Deux semaines après les annonces de François Bayrou concernant la stabilisation de la dette publique d’ici 2029, le gouvernement mesure l’ampleur de l’hostilité syndicale. Le 21 juillet, la CGT, FO et la CFE-CGC ont boycotté la concertation organisée par Astrid Panosyan-Bouvet, ministre du Travail et de l’Emploi. La CFDT et la CFTC, bien que présentes, ont exprimé leur indignation face aux grandes lignes de la réforme de l’assurance-chômage défendue par l’exécutif.
Ce troisième durcissement en cinq ans des conditions d’accès et de la durée d’indemnisation, ainsi que le resserrement des ruptures conventionnelles, vise à générer 3 à 4 milliards d’euros d’économies. Cependant, aucune étude d’impact sérieuse n’a été réalisée pour évaluer l’effet des réformes précédentes sur le retour à l’emploi, alors même que le gouvernement évoque 450 000 postes non pourvus. Dans une conjoncture morose, ce plan risque d’accroître la précarité et la pauvreté.
Acculé, l’exécutif semble préférer s’appuyer sur les sondages plutôt que sur les syndicats pour ajuster son plan avant la rentrée. Il sait la difficulté pour les syndicats de mobiliser en faveur des chômeurs et observe la popularité de la thématique de l’abus, véhiculée par l’extrême droite et la droite. Un sondage Elabe pour BFM-TV a d’ailleurs révélé que 82 % des Français soutiennent le renforcement des contrôles sur les arrêts maladie de longue durée. En revanche, la suppression de deux jours fériés est impopulaire.

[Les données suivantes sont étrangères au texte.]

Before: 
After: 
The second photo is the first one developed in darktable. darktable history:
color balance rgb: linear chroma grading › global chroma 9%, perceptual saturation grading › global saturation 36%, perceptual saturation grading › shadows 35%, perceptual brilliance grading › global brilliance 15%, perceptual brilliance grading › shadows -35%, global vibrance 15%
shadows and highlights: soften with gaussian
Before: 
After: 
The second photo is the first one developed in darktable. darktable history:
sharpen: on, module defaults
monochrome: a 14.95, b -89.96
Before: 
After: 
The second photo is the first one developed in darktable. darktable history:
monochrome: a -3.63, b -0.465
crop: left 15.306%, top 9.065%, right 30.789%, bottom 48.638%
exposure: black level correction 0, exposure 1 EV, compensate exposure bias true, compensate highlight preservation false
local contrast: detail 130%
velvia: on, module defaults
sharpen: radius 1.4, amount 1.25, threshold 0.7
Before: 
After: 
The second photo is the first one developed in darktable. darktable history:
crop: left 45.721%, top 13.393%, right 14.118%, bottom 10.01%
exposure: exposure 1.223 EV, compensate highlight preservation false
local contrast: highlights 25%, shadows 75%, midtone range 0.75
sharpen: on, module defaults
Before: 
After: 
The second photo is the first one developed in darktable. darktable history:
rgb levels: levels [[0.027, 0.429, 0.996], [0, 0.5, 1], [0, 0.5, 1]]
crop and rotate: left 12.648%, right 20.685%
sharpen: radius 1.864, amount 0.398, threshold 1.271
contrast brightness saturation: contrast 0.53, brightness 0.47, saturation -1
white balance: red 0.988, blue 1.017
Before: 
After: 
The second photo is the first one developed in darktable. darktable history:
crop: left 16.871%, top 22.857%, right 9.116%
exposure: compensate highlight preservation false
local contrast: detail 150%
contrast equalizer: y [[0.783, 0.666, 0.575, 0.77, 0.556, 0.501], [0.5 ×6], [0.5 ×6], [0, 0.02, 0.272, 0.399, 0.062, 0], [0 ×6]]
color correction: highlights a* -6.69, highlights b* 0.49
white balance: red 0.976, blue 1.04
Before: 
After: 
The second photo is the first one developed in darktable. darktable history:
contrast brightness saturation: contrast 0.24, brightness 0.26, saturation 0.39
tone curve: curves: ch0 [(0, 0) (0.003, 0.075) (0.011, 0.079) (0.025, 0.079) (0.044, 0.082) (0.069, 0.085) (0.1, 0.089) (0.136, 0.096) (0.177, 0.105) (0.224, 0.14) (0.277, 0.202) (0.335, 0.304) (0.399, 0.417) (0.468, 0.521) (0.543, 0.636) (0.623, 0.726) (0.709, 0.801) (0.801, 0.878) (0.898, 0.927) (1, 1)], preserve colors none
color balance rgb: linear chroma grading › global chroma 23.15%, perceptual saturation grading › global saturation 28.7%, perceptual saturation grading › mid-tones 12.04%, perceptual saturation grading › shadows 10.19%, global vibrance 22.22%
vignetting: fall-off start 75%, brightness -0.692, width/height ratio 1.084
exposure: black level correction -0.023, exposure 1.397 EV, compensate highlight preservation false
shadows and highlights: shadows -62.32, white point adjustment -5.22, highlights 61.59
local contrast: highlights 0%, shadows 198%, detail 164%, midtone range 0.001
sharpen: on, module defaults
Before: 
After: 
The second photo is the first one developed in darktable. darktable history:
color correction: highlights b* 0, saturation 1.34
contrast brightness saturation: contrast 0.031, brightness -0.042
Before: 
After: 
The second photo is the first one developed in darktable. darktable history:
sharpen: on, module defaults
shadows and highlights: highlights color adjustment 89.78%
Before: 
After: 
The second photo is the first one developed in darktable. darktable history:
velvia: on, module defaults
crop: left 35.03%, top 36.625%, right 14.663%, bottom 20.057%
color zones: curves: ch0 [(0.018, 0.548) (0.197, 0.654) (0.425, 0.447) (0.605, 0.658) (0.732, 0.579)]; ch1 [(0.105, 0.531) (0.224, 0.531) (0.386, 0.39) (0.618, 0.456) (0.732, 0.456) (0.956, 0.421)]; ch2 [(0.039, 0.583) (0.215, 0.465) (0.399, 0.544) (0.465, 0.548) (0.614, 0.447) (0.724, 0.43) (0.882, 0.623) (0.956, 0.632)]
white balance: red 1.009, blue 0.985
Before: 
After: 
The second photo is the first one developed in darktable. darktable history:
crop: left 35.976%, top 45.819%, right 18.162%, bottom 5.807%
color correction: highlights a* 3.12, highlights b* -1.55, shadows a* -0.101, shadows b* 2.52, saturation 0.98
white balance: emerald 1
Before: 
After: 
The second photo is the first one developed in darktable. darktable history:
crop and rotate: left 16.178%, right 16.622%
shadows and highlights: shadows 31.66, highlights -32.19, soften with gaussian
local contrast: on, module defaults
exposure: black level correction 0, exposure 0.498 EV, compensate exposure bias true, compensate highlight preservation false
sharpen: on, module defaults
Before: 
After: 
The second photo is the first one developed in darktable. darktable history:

Faire sans les syndicats ne serait pas une première sous les quinquennats d’Emmanuel Macron, mais l’augmentation des tensions expose le gouvernement au risque d’une censure de la gauche à l’automne. La dynamique de dialogue, initiée par François Bayrou avec le « conclave » sur les retraites, est aujourd’hui rompue. L’ampleur des ajustements nécessaires pour ramener le déficit public à 2,8 % du PIB en 2029 exige des réformes à long terme. Celles prônées par le gouvernement, axées sur le « travailler plus pour produire davantage », n’ont de chance d’aboutir que si un consensus minimal est trouvé avec les partenaires sociaux, si le sentiment d’injustice est évité, et si l’attractivité du travail et sa rémunération sont traitées en parallèle.
Comparées à leurs voisines européennes, les entreprises françaises intègrent moins vite les jeunes et se séparent plus rapidement des seniors. Agir sur ces deux leviers pour augmenter le volume de travail est la piste la plus crédible, mais cela suppose l’engagement de tous, y compris le patronat, qui a trop souvent tendance à se défausser en invoquant la concurrence internationale ou le coût du travail. Le gouvernement doit lui rappeler son rôle de partenaire incontournable du contrat social pour réussir ces réformes.